SUGGESTION: Improve upload resilience by breaking backups into sub-jobs

TL;DR Best fix is a better connection, but workarounds can help. Timing issue may vary by the situation.

Duplicati (and maybe any Internet backup software) is going to have trouble with a bad connection, so if you can possibly improve that it might be very good. Programs can sometimes work around slightly bad connections using techniques such as reducing file sizes (as was suggested) or increasing their retries.

Choosing sizes in Duplicati
–dblock-size (a.k.a. Remote volume size in the GUI)
–number-of-retries
–retry-delay
–throttle-upload (but use carefully because it’s buggy in current beta releases – should be OK next beta)

If you can show poor results on an Internet speed test, your ISP might also be able to help, although they might want some troubleshooting to make sure it’s their fault and not in your equipment, e.g. weak Wi-Fi.
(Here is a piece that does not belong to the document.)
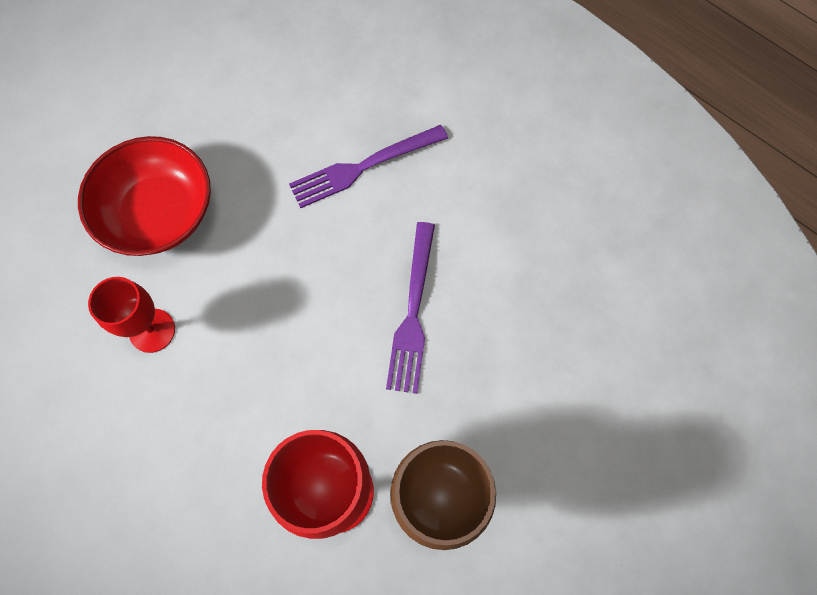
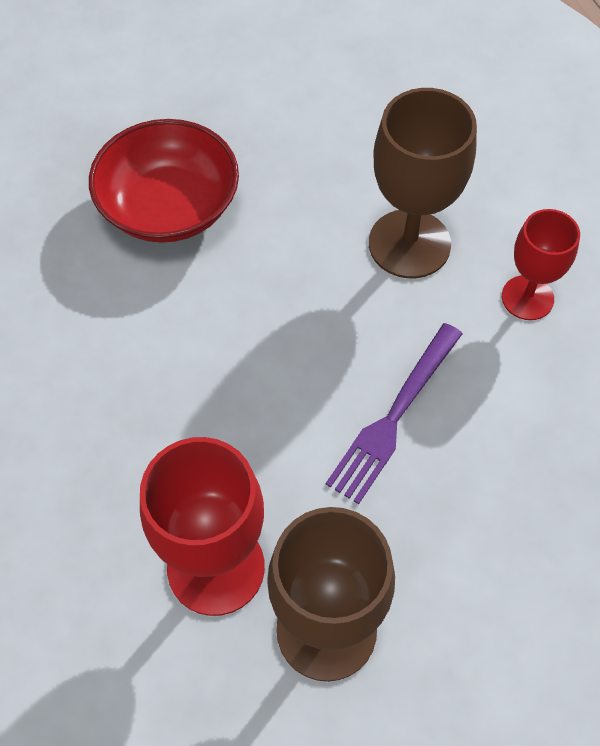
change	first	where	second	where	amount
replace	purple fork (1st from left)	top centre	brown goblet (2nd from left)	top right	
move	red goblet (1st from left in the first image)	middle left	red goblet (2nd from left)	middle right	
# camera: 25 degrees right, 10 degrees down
Point-in-time backup can come very close to actual time on the backup label if one has –snapshot-policy make a snapshot (has OS and other requirements) but otherwise files just get picked up as backup runs, and the longer the backup runs the less known it becomes when a given file was actually read to backup.

Agree that care should be taken to not make the timing less accurate than current, if this feature is done.
There is possibly already a timing inaccuracy in the synthetic filelist idea for an interrupted backup. This tries to show what was in the last backup, updated with whatever was backed up before the interruption.
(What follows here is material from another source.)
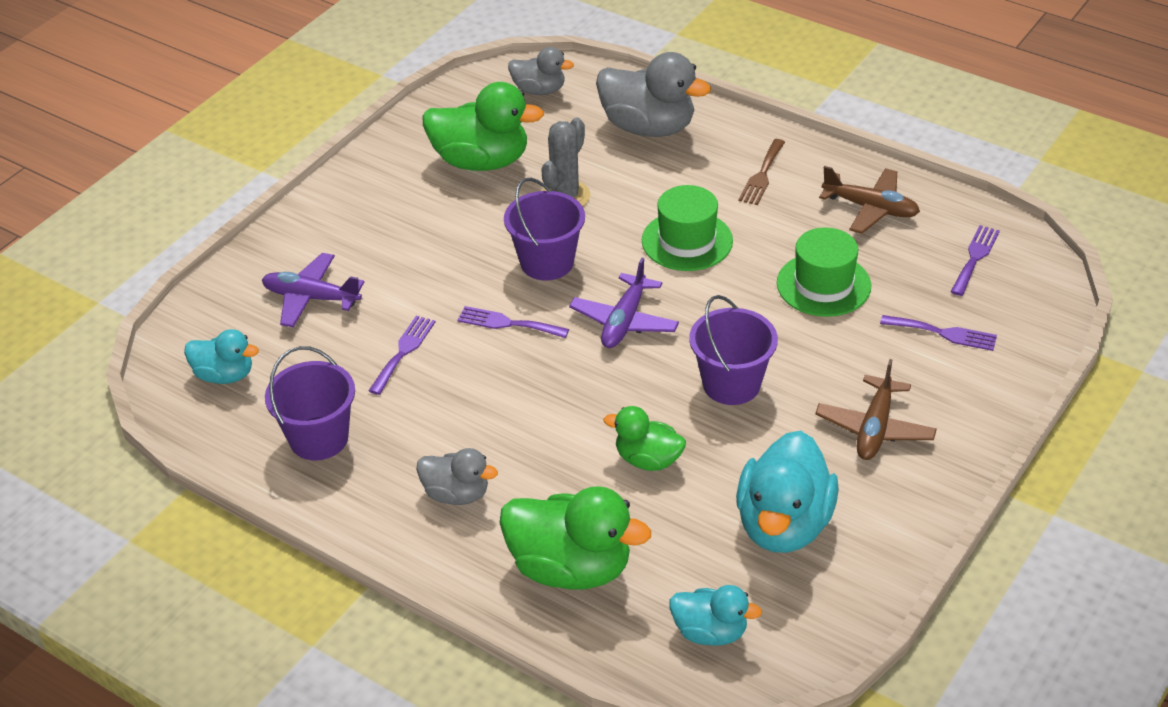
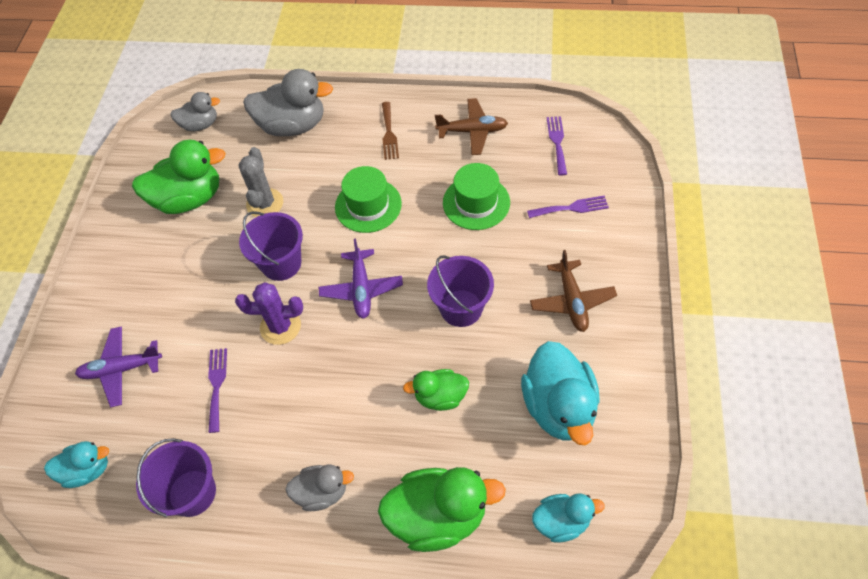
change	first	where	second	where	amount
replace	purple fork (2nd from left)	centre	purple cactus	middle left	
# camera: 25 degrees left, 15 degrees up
There’s probably a risk of the synthetic filelist view of files looking like one that got to finish updating files, however there are those asking to restore anything backed up, even if other files aren’t yet. It’s a tradeoff.

Stop after Upload raises similar issues to what-if-network-fails or what-if-we-intentionally-do-it-in-chunks.

I guess it depends on how particular one is. Sometimes one just wants the latest available copy. If not, a search among different recent backups might be needed to find a favorite. Check contents until pleased, however if you happen to know the time you want instead, test the restore and see what file time you get.
Certainly there are cases (especially in business) where what you want is set by time, but it’s not always.